Rewrite the listing below with "photograph" changed to "image" wherever it appears and everything else kept the same. Leave the pictures out.
Begin
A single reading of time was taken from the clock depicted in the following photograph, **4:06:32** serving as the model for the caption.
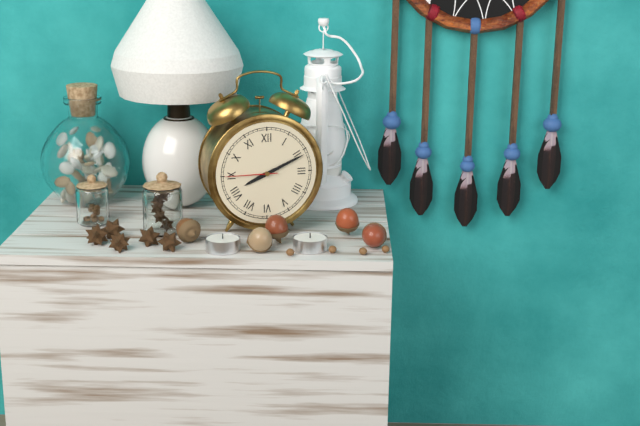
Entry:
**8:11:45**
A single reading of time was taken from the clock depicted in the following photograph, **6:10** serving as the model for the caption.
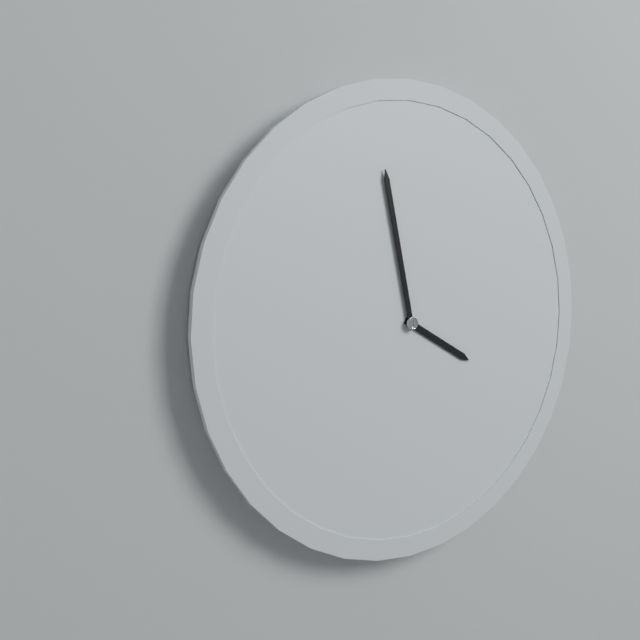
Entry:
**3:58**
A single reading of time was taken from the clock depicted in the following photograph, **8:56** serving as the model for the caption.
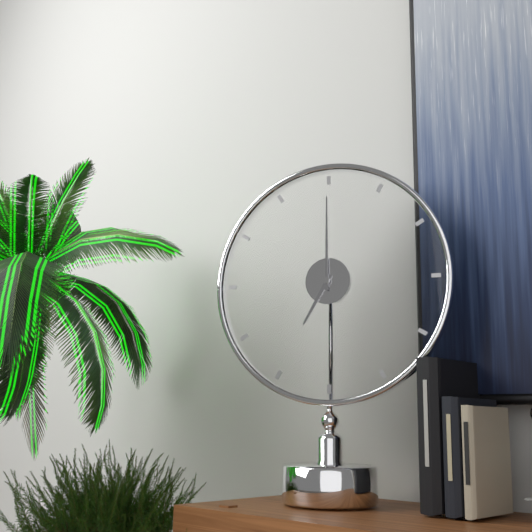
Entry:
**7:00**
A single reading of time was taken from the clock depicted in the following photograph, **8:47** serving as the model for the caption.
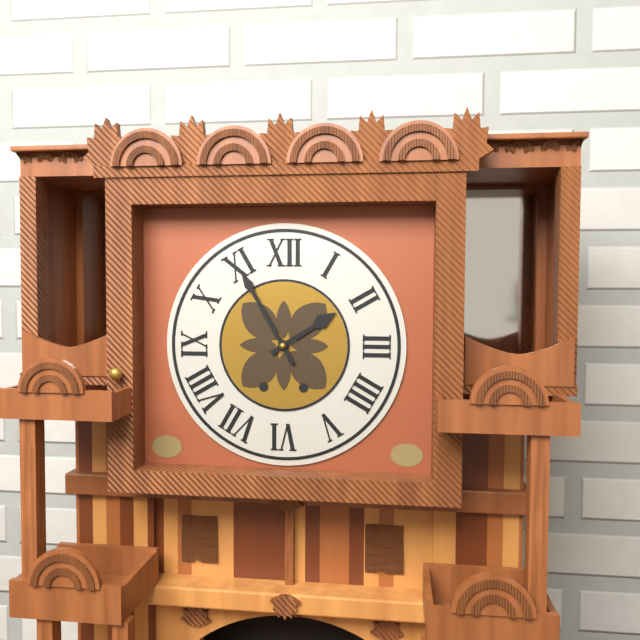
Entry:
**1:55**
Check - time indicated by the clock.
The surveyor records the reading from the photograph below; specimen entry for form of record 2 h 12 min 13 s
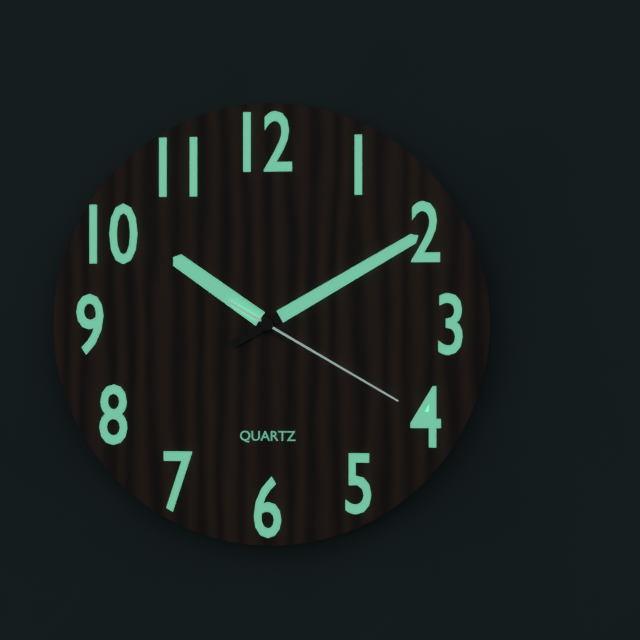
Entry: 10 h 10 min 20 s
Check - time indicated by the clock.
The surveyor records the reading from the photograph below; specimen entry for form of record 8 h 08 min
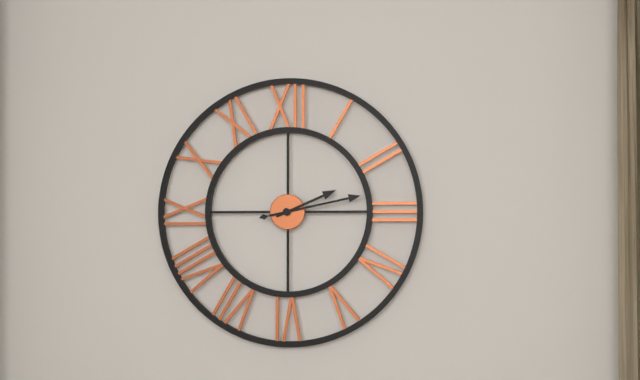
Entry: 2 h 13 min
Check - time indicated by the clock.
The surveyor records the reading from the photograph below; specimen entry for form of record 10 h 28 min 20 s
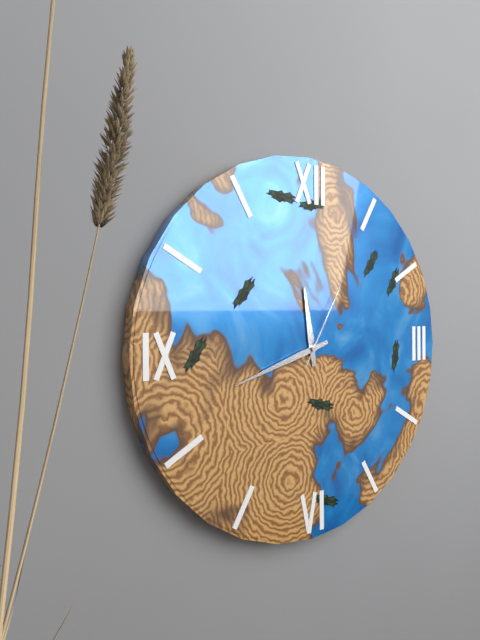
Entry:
End
Worked solution
A single reading of time was taken from the clock depicted in the following image, **4:06:32** serving as the model for the caption.
Entry:
**8:11:45**
A single reading of time was taken from the clock depicted in the following image, **6:10** serving as the model for the caption.
Entry:
**3:58**
A single reading of time was taken from the clock depicted in the following image, **8:56** serving as the model for the caption.
Entry:
**7:00**
A single reading of time was taken from the clock depicted in the following image, **8:47** serving as the model for the caption.
Entry:
**1:55**
Check - time indicated by the clock.
The surveyor records the reading from the image below; specimen entry for form of record 2 h 12 min 13 s
Entry: 10 h 10 min 20 s
Check - time indicated by the clock.
The surveyor records the reading from the image below; specimen entry for form of record 8 h 08 min
Entry: 2 h 13 min
Check - time indicated by the clock.
The surveyor records the reading from the image below; specimen entry for form of record 10 h 28 min 20 s
Entry:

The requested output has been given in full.